Anyway, Amin was now dead. Earlier, Karmal had been located in Europe and brought to Moscow. He agreed to be the President of Afghanistan and to invite Soviet troops in to protect his regime. Even before that announcement was made, tens of thousands of our ground troops were moving into Afghanistan.

The Western press attributed several motives to Moscow. Some said we were worried about the impact on Soviet Muslims that an upsurge of Islamic fundamentalism in Iran and Afghanistan could have. Others said that we insisted on having "our own man" or that we were inflamed by the terrible deaths that Afghan insurgents were inflicting on Soviet advisers. There is something in these interpretations. But they miss the real point.

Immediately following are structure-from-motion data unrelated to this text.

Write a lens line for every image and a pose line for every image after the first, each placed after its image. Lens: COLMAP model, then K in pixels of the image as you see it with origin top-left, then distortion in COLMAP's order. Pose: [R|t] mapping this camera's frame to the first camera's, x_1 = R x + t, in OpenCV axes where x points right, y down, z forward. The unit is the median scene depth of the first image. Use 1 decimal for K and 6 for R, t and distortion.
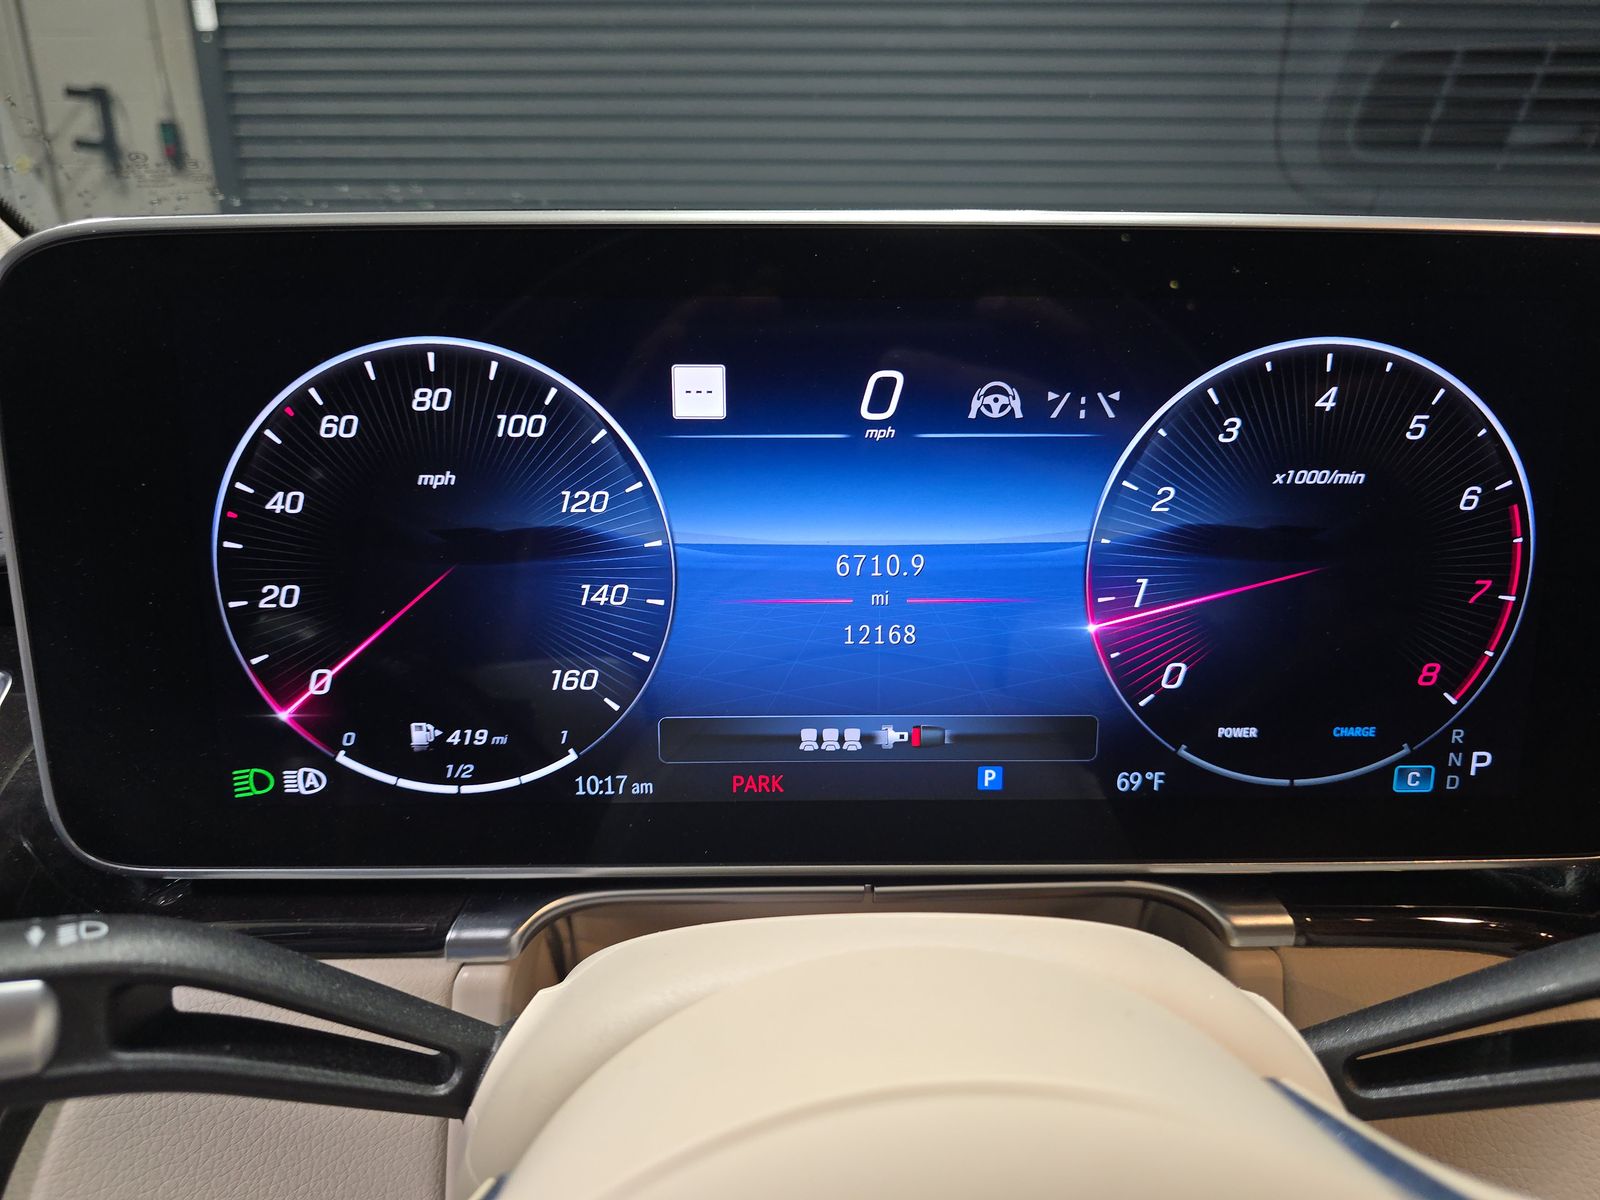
lens RADIAL K [[1072.6, 0, 795.0], [0, 1072.6, 611.1], [0, 0, 1]] dist [0.017318, -0.014183]
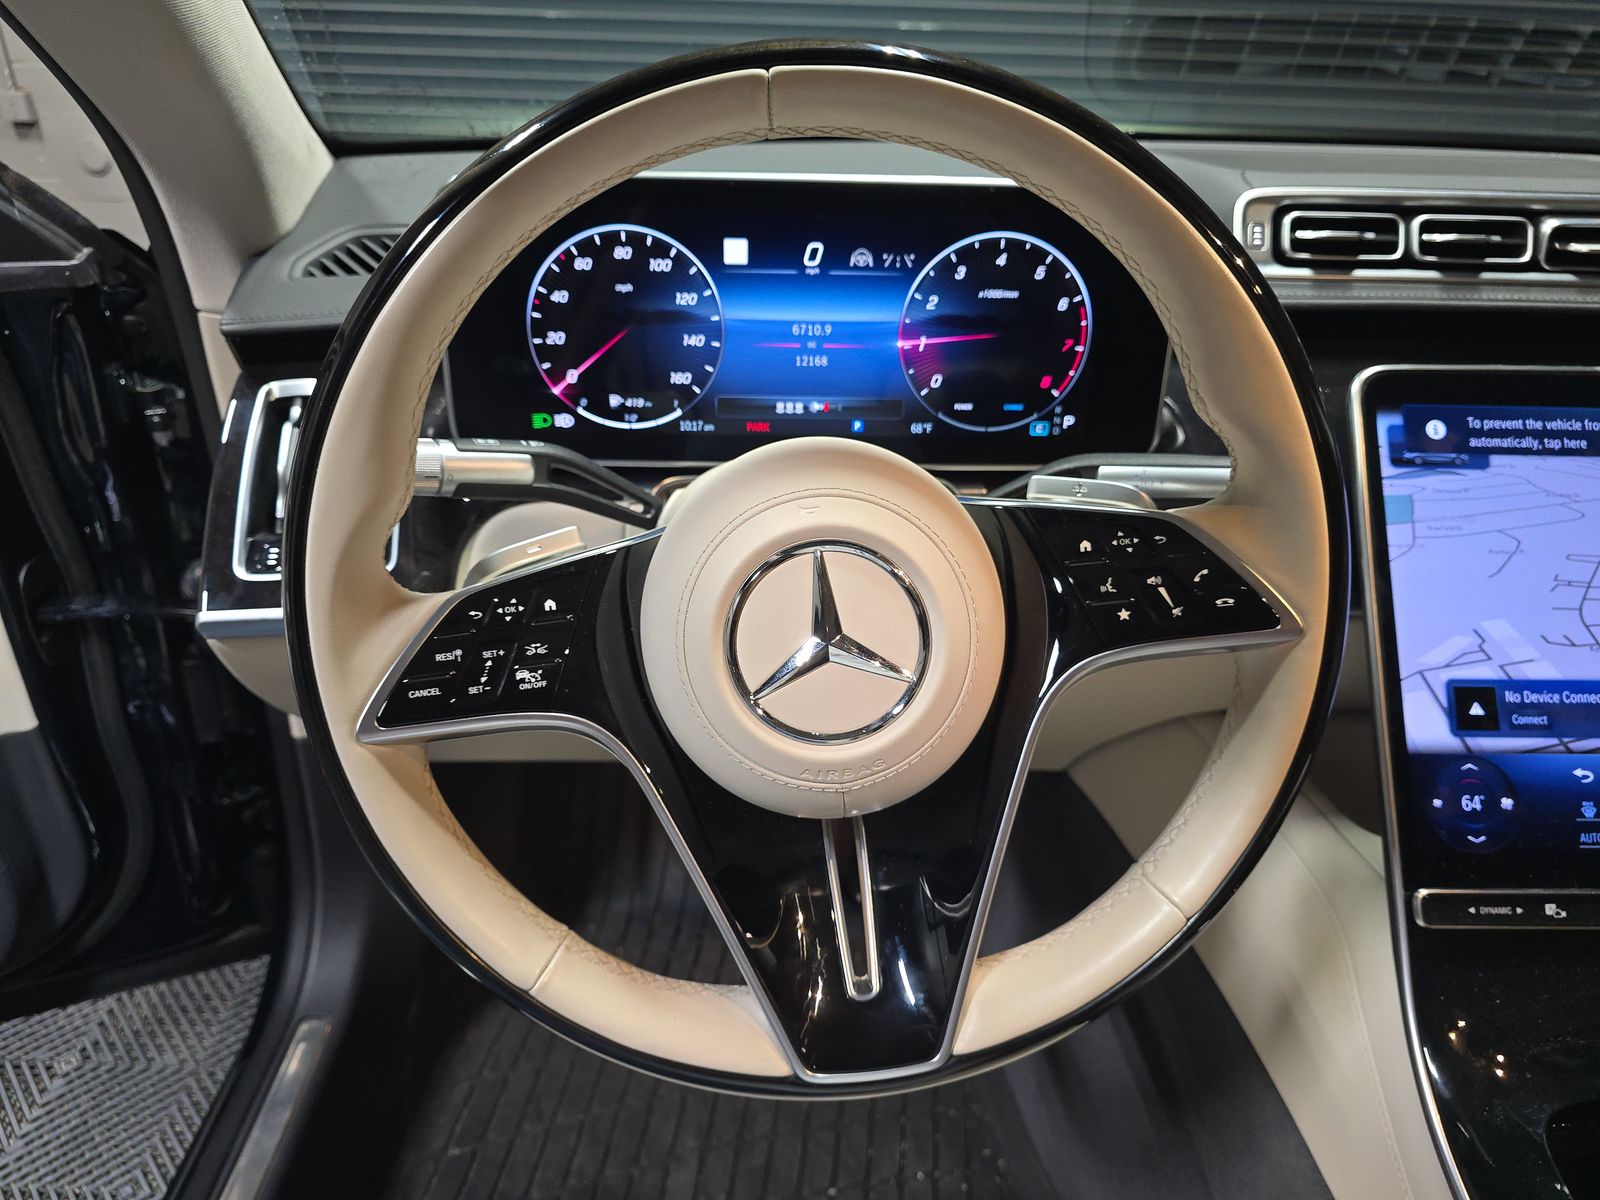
lens RADIAL K [[1072.6, 0, 790.2], [0, 1072.6, 607.7], [0, 0, 1]] dist [0.017318, -0.014183]
pose [[0.999617, 0.012367, 0.024748, -0.018571], [-0.016304, 0.986026, 0.165792, 0.168837], [-0.022351, -0.166132, 0.985850, -1.417703]]
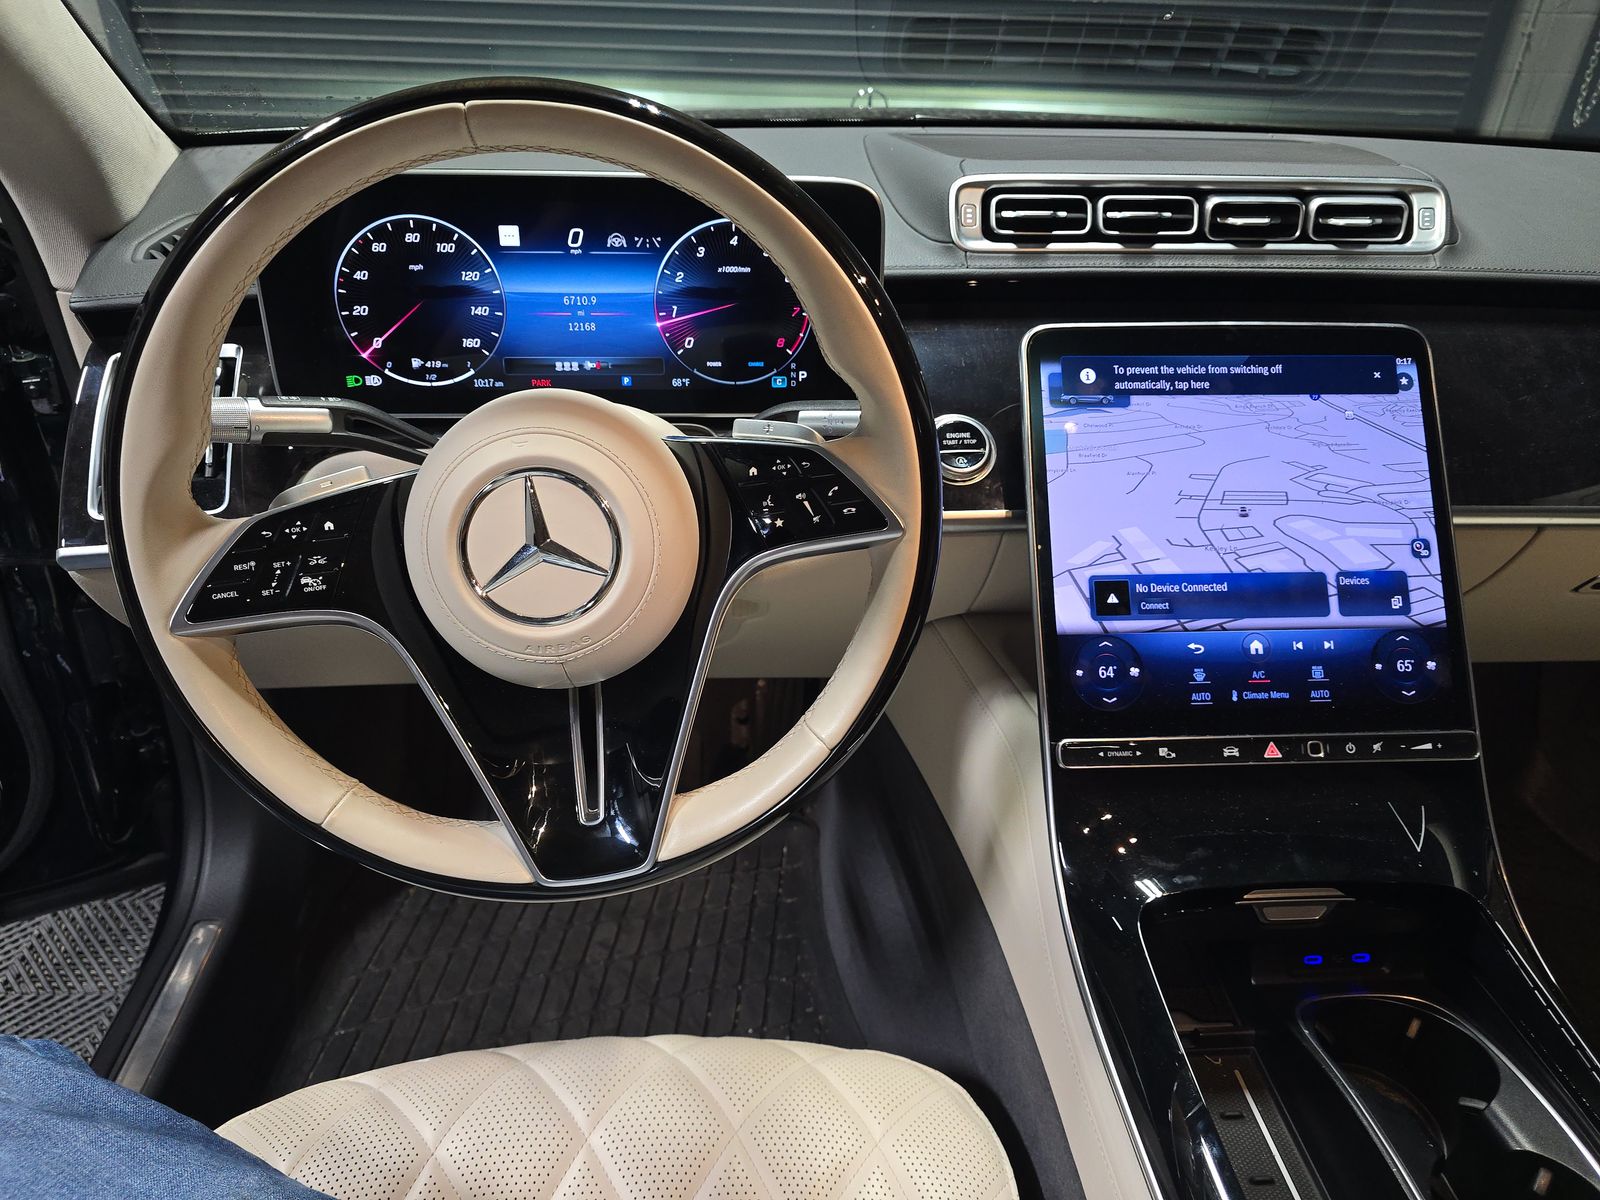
lens RADIAL K [[1072.6, 0, 800.9], [0, 1072.6, 608.9], [0, 0, 1]] dist [0.017318, -0.014183]
pose [[0.996730, -0.017485, 0.078885, 0.421505], [0.001248, 0.979520, 0.201344, 0.182606], [-0.080790, -0.200587, 0.976339, -1.958622]]
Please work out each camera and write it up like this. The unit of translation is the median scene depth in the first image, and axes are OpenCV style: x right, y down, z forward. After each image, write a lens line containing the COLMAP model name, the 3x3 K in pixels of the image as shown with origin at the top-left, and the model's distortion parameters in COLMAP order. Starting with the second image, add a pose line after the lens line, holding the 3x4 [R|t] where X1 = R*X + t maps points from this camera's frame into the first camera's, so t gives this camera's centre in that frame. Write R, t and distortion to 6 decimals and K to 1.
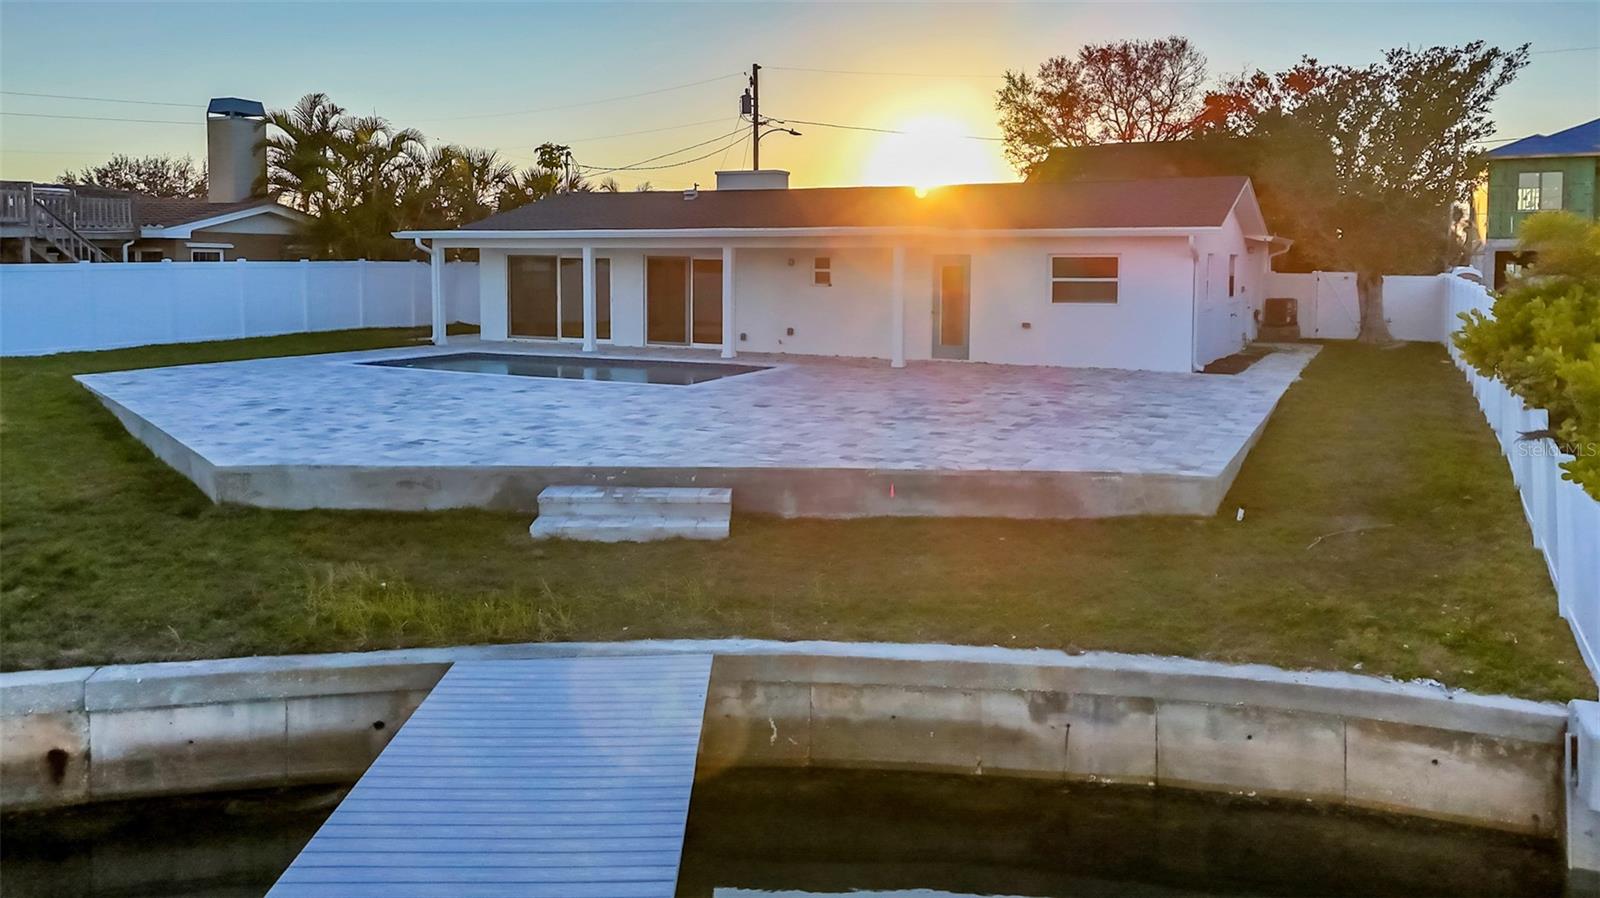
lens RADIAL K [[1236.0, 0, 798.4], [0, 1236.0, 368.1], [0, 0, 1]] dist [0.056561, -0.001726]
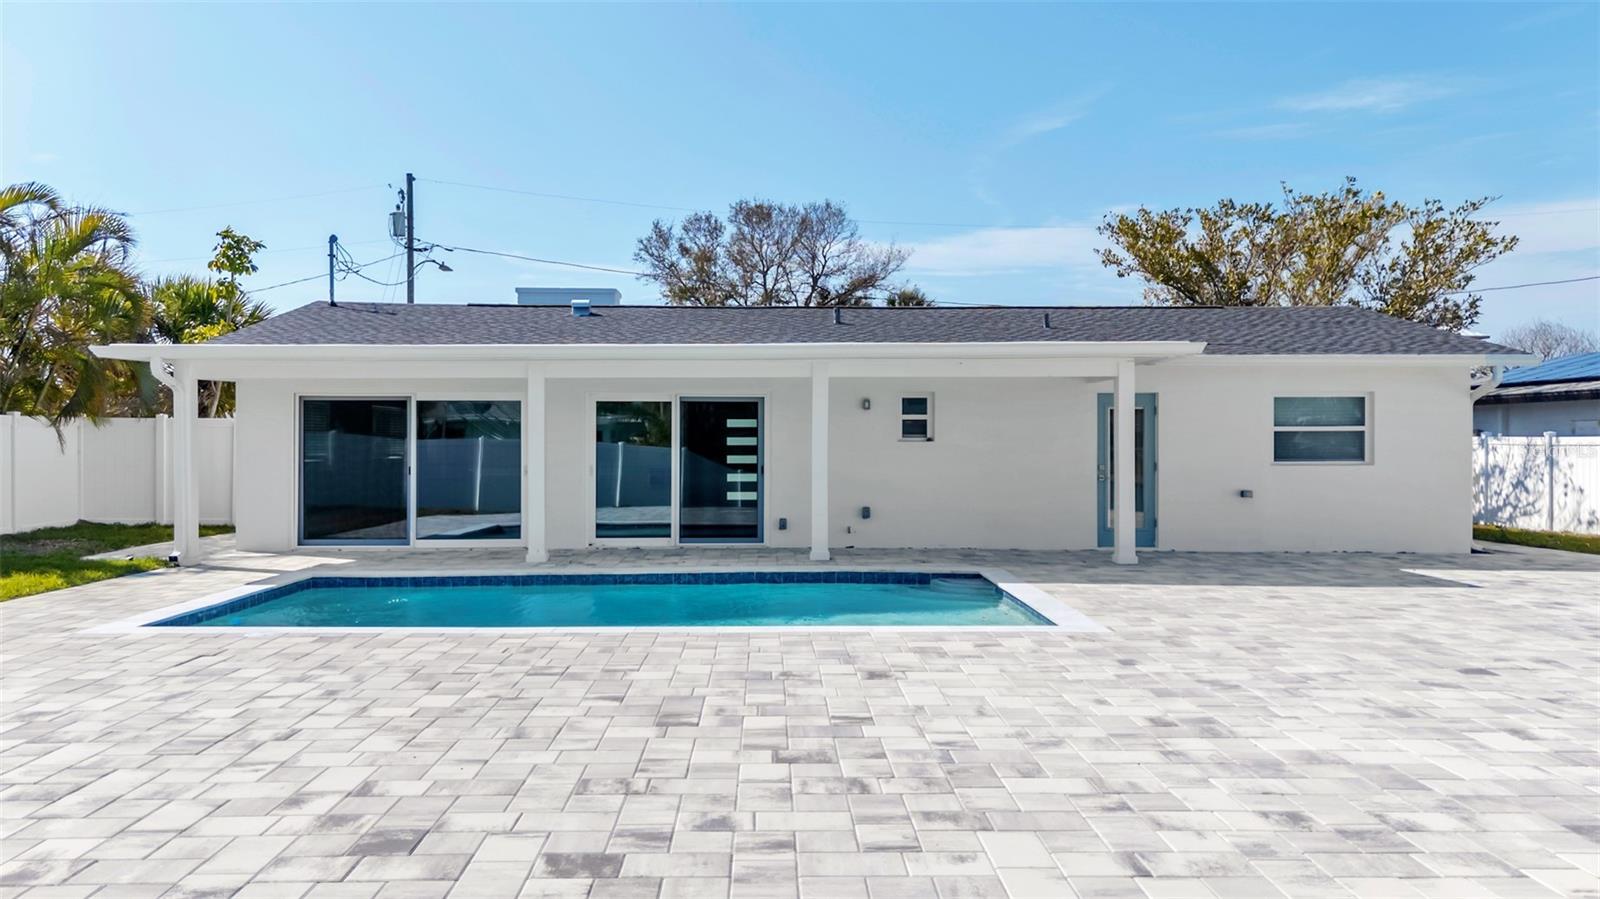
lens RADIAL K [[1236.0, 0, 798.4], [0, 1236.0, 368.6], [0, 0, 1]] dist [0.056561, -0.001726]
pose [[0.891962, 0.026734, 0.451320, -0.621941], [0.040659, 0.989462, -0.138966, -0.031418], [-0.450279, 0.142302, 0.881475, 0.852577]]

What moved the Politburo was the thought that the Muslim revolution in Afghanistan could succeed and that, as a result, the Soviet Union would actually be thrown out of Afghanistan. The repercussions of such a blow to our prestige would be unpredictable. The Soviet Union could not run such a risk. The Politburo was determined to show that the Soviet Union would not be pushed about.

Now the military came to the fore. The army had not been happy about the way our military involvement in Afghanistan had been handled. Some had argued that troops, not advisers, should have been sent in in 1978, before things got out of hand. But in December 1979, the general staff felt that 80,000 or so Soviet troops could get the situation under control.

There was now a new Afghan leader, a KGB agent at that, and substantial Soviet support. The Afghan army, we believed, would go over to the offensive. The insurgents themselves would be reluctant to take on such odds. Soviet troops were just supposed to provide the initial stiffener.